Das zentrale erotische Element, das Reinhard dafür benutzt, ist Voyeurismus. „Dressage“ ist für einen nominellen Sexfilm (der sich aber durchaus auch als biestige Gesellschaftskomödie versteht – inwieweit er da erfolgreich ist, ist zweifelhaft, aber es sollte erwähnt sein, dass der Streifen sich nicht hundertprozentig ernst nimmt) ausgesprochen arm an Sex. Nicht an nackten Körpern, fraglos, aber wer aufeinanderrutschende Körper beim simulierten Geschlechtsverkehr beobachten will, ist hier falsch. „Beobachten“, „ansehen“, „erfühlen“, das sind die Stichworte, auf die Reinhard abzielt.
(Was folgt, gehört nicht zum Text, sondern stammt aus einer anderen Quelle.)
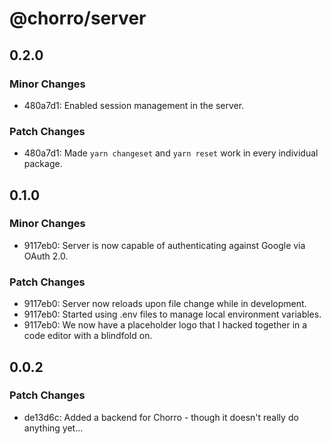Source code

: # @chorro/server

## 0.2.0

### Minor Changes

- 480a7d1: Enabled session management in the server.

### Patch Changes

- 480a7d1: Made `yarn changeset` and `yarn reset` work in every individual
  package.

## 0.1.0

### Minor Changes

- 9117eb0: Server is now capable of authenticating against Google via OAuth 2.0.

### Patch Changes

- 9117eb0: Server now reloads upon file change while in development.
- 9117eb0: Started using .env files to manage local environment variables.
- 9117eb0: We now have a placeholder logo that I hacked together in a code
  editor with a blindfold on.

## 0.0.2

### Patch Changes

- de13d6c: Added a backend for Chorro - though it doesn't really do anything
  yet...
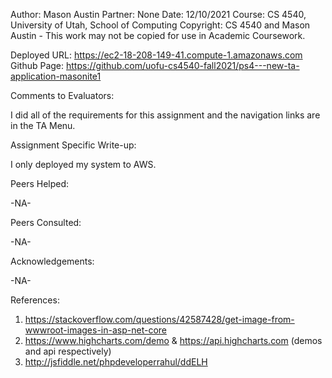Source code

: ﻿Author:    Mason Austin
Partner:   None
Date:      12/10/2021
Course:    CS 4540, University of Utah, School of Computing
Copyright: CS 4540 and Mason Austin - This work may not be copied for use in Academic Coursework.

Deployed URL:  https://ec2-18-208-149-41.compute-1.amazonaws.com
Github Page:   https://github.com/uofu-cs4540-fall2021/ps4---new-ta-application-masonite1

Comments to Evaluators:

 I did all of the requirements for this assignment and the navigation links are in the TA Menu.
  

Assignment Specific Write-up:

 I only deployed my system to AWS.
  

Peers Helped:

  -NA-

Peers Consulted:

  -NA-

Acknowledgements:

-NA-

References:

   1. https://stackoverflow.com/questions/42587428/get-image-from-wwwroot-images-in-asp-net-core
   2. https://www.highcharts.com/demo & https://api.highcharts.com (demos and api respectively)
   3. http://jsfiddle.net/phpdeveloperrahul/ddELH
Das Thema weiblicher Dominanz zieht sich ebenfalls als roter Faden durch den Film, wobei die auf den meisten Coverartworks herausgestellten Bondage-Elemente nicht der Rede wert sind – Reinhard interessiert mehr die psychologische Seite von Dominanz und Unterwerfung, ohne dass „Dressage“ in dieser Hinsicht wirklich tiefgründig werden könnte (nach wie vor steht die Aussage, sich „Secretary“ anzusehen, wenn man wirklich etwas über Dom-/Sub-Beziehungen lernen will).
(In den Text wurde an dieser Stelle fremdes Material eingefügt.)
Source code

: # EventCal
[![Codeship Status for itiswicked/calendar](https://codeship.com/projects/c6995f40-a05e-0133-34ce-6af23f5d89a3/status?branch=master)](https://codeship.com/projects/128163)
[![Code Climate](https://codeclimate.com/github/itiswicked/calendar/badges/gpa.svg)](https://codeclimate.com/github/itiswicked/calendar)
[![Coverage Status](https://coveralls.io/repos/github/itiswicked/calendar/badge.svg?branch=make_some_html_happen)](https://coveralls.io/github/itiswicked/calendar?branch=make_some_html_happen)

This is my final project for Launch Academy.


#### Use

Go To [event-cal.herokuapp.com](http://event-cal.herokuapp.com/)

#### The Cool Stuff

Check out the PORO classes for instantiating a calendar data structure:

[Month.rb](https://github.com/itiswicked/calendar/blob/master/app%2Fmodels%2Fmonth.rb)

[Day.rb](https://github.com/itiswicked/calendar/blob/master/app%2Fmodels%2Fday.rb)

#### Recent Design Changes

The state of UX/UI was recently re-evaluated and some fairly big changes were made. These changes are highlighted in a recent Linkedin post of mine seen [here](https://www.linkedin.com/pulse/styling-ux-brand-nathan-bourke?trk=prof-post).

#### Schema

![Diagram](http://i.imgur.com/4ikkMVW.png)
„Dressage“ sieht teurer aus als er sicherlich war – Location-Drehs sorgen für gewisse production values, die Kostüme sind ausgezeichnet. Reinhard hält den Film in einem betont langsamen, fast lyrischen Tempo.
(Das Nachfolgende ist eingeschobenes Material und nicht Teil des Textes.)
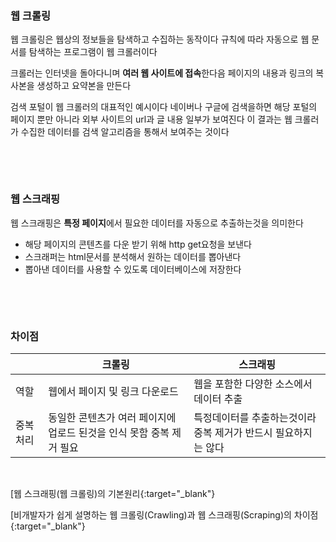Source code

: ### 웹 크롤링

웹 크롤링은 웹상의 정보들을 탐색하고 수집하는 동작이다 규칙에 따라 자동으로 웹 문서를 탐색하는 프로그램이 웹 크롤러이다

크롤러는 인터넷을 돌아다니며 **여러 웹 사이트에 접속**한다음 페이지의 내용과 링크의 복사본을 생성하고 요약본을 만든다

검색 포털이 웹 크롤러의 대표적인 예시이다 네이버나 구글에 검색을하면 해당 포털의 페이지 뿐만 아니라 외부 사이트의 url과 글 내용 일부가 보여진다 이 결과는 웹 크롤러가 수집한 데이터를 검색 알고리즘을 통해서 보여주는 것이다

&nbsp;

&nbsp;

### 웹 스크래핑

웹 스크래핑은 **특정 페이지**에서 필요한 데이터를 자동으로 추출하는것을 의미한다

- 해당 페이지의 콘텐츠를 다운 받기 위해 http get요청을 보낸다
- 스크래퍼는 html문서를 분석해서 원하는 데이터를 뽑아낸다
- 뽑아낸 데이터를 사용할 수 있도록 데이터베이스에 저장한다

&nbsp;

&nbsp;

### 차이점

|  | 크롤링 | 스크래핑 |
| --- | --- | --- |
| 역할 | 웹에서 페이지 및 링크 다운로드 | 웹을 포함한 다양한 소스에서 데이터 추출 |
| 중복 처리 | 동일한 콘텐츠가 여러 페이지에 업로드 된것을 인식 못함 중복 제거 필요 | 특정데이터를 추출하는것이라 중복 제거가 반드시 필요하지는 않다 |

&nbsp;

[웹 스크래핑(웹 크롤링)의 기본원리{:target="_blank"}

[비개발자가 쉽게 설명하는 웹 크롤링(Crawling)과 웹 스크래핑(Scraping)의 차이점{:target="_blank"}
Große Teile des Ensembles wurden von Reinhard auch in „Die Rückkehr der lebenden Toten“ beschäftigt – Veronique Catanzaro (Nathalie), Cornelia Wilms (Iliane), Sylvie Novak (Sophie) und Patrick Guillemin (Baron Plessis) fanden sich ein Jahr später in der Untoten-Mär wieder. Catanzaro und Wilms sind ausgesprochen gutaussehende Frauen und Novak ist als verdorbene Unschuld ebenfalls ein Hingucker. Schauspielerisch die größte Nummer im Cast ist wohl Henri-Jacques Huet, der 1960 neben Belmondo in „Außer Atem“ spielte und in Godards etwas später entstandenem „Der kleine Soldat“ sogar eine Hauptrolle spielte. Seine weitere Karriere war nicht sonderlich distinguiert, aber zumindest war er stets gut beschäftigt. „Dressage“ ist sicherlich kein großes Schauspielerkino, aber seinen Leroy-Morville bekommt er ganz gut hin. Auch Andre Nader (Montvillers) hatte berühmte Filmpartner – Louis de Funes und Pierre Richard, z.B., doch seine Rollen waren meist sehr klein. Sein Montvillers ist ein angemessenes Ekelpaket. Ganz akzeptabel ist Marc Henry („Operation Corned Beef“) als Robert.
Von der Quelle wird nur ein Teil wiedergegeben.